An ωQBS (Omega quasi-borel space) is a type equipped with both a QuasiBorelSpace and an OmegaCompletePartialOrder, satisfying the compatibility axiom: variables are closed under pointwise ω-suprema of ω-chains.

• le : α → α → Prop
• lt : α → α → Prop
• le_refl (a : α) : a ≤ a
• le_trans (a b c : α) : a ≤ b → b ≤ c → a ≤ c
• lt_iff_le_not_ge (a b : α) : a < b ↔ a ≤ b ∧ ¬b ≤ a
• le_antisymm (a b : α) : a ≤ b → b ≤ a → a = b
• ωSup : Chain α → α
• le_ωSup (c : Chain α) (i : ℕ) : c i ≤ ωSup c
• ωSup_le (c : Chain α) (x : α) : (∀ (i : ℕ), c i ≤ x) → ωSup c ≤ x
• IsVar : (ℝ → α) → Prop
• isVar_const (x : α) : IsVar fun (x_1 : ℝ) => x
• isVar_comp {f : ℝ → ℝ} {φ : ℝ → α} : Measurable f → IsVar φ → IsVar fun (r : ℝ) => φ (f r)
• isVar_cases' {ix : ℝ → ℕ} {φ : ℕ → ℝ → α} : Measurable ix → (∀ (n : ℕ), IsVar (φ n)) → IsVar fun (r : ℝ) => φ (ix r) r
• isHom_ωSup (c : OmegaCompletePartialOrder.Chain (ℝ → α)) : (∀ (n : ℕ), QuasiBorelSpace.IsHom (c n)) → QuasiBorelSpace.IsHom (OmegaCompletePartialOrder.ωSup c)

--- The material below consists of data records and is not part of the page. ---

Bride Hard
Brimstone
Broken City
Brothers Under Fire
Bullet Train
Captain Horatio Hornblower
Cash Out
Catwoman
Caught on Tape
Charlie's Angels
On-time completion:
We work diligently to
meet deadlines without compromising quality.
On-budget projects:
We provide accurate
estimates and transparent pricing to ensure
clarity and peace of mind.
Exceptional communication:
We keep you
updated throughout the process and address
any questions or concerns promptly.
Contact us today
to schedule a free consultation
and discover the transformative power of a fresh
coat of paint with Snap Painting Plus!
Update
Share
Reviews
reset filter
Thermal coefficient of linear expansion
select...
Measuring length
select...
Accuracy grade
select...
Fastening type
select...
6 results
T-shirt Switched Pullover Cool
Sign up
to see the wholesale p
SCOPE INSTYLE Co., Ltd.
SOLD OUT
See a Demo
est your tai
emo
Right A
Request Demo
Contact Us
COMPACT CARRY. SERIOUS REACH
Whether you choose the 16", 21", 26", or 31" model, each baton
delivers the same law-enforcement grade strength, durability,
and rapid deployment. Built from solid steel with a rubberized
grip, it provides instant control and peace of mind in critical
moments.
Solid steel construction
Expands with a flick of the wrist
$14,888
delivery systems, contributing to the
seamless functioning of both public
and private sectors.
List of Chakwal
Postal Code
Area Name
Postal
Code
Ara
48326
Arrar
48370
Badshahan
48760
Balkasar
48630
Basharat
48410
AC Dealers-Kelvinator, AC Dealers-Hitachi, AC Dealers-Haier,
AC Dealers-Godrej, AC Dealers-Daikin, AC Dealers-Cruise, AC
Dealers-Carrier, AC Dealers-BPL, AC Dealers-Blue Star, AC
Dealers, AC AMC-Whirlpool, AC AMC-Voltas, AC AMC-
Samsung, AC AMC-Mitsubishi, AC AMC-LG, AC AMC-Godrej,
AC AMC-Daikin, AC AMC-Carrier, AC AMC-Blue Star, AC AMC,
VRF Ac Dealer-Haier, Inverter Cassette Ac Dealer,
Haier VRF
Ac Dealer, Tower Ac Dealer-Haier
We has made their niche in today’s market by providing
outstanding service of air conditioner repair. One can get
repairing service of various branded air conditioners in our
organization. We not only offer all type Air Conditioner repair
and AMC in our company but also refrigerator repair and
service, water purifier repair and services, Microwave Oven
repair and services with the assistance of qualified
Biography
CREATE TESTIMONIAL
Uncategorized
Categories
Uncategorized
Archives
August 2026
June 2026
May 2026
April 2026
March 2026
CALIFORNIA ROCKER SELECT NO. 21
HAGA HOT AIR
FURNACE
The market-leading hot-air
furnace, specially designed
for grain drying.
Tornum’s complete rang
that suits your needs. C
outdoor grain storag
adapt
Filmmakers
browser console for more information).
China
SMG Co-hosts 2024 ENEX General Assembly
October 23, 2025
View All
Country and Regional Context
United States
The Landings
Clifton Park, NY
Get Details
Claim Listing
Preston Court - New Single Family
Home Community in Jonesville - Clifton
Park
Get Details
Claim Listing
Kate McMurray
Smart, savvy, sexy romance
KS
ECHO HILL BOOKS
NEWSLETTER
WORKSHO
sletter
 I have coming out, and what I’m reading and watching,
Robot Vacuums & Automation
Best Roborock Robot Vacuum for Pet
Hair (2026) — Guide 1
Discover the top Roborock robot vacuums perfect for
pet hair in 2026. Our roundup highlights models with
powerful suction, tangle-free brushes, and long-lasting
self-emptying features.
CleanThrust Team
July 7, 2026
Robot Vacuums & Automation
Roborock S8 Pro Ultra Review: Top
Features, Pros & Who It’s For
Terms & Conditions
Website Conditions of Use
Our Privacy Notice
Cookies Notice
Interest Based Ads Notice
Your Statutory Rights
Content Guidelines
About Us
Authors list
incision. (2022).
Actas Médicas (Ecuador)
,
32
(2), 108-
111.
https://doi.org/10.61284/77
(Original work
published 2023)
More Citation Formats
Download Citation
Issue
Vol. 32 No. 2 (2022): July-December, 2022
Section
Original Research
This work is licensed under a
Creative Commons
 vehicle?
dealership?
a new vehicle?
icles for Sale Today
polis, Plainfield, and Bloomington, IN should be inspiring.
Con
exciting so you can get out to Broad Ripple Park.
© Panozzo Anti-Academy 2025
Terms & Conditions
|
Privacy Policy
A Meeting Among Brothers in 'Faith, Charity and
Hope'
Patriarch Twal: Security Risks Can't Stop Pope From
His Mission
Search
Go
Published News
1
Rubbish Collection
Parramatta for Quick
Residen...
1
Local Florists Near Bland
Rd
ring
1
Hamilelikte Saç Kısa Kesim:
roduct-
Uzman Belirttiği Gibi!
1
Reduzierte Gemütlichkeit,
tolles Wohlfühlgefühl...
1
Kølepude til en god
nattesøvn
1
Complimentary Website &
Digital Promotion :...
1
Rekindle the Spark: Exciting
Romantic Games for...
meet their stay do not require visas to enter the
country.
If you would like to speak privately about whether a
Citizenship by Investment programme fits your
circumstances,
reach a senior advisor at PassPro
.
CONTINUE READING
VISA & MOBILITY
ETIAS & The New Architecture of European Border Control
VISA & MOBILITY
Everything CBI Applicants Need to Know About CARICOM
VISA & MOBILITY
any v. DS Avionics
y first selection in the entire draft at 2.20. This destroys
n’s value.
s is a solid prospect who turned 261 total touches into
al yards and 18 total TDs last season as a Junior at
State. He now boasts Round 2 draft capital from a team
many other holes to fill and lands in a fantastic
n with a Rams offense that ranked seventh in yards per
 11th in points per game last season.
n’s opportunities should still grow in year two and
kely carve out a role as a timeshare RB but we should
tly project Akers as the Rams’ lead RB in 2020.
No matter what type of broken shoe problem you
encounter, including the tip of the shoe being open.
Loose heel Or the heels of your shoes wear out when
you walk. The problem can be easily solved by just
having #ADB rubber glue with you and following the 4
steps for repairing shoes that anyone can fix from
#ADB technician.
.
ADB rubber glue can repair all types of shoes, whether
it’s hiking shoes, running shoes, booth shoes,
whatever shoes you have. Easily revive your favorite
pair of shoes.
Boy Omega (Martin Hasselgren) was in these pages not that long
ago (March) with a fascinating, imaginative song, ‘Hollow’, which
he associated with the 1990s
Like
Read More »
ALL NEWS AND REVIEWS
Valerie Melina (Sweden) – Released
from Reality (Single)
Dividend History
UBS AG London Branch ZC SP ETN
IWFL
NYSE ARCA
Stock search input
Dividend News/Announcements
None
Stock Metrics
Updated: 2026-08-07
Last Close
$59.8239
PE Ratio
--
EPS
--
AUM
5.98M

  Compatibility axiom (Definition 3.5 in [Vákár–Staton, 2019]): variables are closed under pointwise ω-suprema of ω-chains.

Helpers

theorem QuasiBorelSpaces.OmegaQuasiBorelSpace.IsHom.congrArg {γ : Type u_1} [QuasiBorelSpace γ] {f g : ℝ → γ} (h : ∀ (x : ℝ), f x = g x) : QuasiBorelSpace.IsHom f → QuasiBorelSpace.IsHom g

congruence for IsHom: equal functions preserve IsHom

theorem QuasiBorelSpaces.OmegaQuasiBorelSpace.IsHom.caseLeft {α : Type u} {γ : Type u_1} [QuasiBorelSpace α] [QuasiBorelSpace γ] {f : ℝ → α ⊕ γ} (hf : QuasiBorelSpace.IsHom f) (a₀ : α) : QuasiBorelSpace.IsHom fun (r : ℝ) => match f r with | Sum.inl a => a | Sum.inr val => a₀

extracting left component from sum variable with default

theorem QuasiBorelSpaces.OmegaQuasiBorelSpace.IsHom.caseRight {α : Type u} {γ : Type u_1} [QuasiBorelSpace α] [QuasiBorelSpace γ] {f : ℝ → α ⊕ γ} (hf : QuasiBorelSpace.IsHom f) (b₀ : γ) : QuasiBorelSpace.IsHom fun (r : ℝ) => match f r with | Sum.inr b => b | Sum.inl val => b₀

extracting right component from sum variable with default

theorem QuasiBorelSpaces.OmegaQuasiBorelSpace.isHom_ωSup_of_chain {X : Type u} {Y : Type v} [QuasiBorelSpace X] [OmegaQuasiBorelSpace Y] (c : OmegaCompletePartialOrder.Chain (X → Y)) (hc : ∀ (n : ℕ), QuasiBorelSpace.IsHom (c n)) : QuasiBorelSpace.IsHom (OmegaCompletePartialOrder.ωSup c)

pointwise supremum of a chain of QBS morphisms is a QBS morphism (also known as the "Compatibility Axiom" for the exponential to be an ωQBS)

instance QuasiBorelSpaces.OmegaQuasiBorelSpace.instOmegaQuasiBorelSpaceProd {α : Type u} {β : Type v} [hα : OmegaQuasiBorelSpace α] [hβ : OmegaQuasiBorelSpace β] : OmegaQuasiBorelSpace (α × β)

Product of omega quasi-borel spaces is again an omega quasi-borel space.

Equations

• One or more equations did not get rendered due to their size.

noncomputable instance QuasiBorelSpaces.OmegaQuasiBorelSpace.instOmegaQuasiBorelSpaceSum {α : Type u} {β : Type v} [OmegaQuasiBorelSpace α] [OmegaQuasiBorelSpace β] : OmegaQuasiBorelSpace (α ⊕ β)

Coproduct of omega quasi-borel spaces is again an omega quasi-borel space.

Equations

• One or more equations did not get rendered due to their size.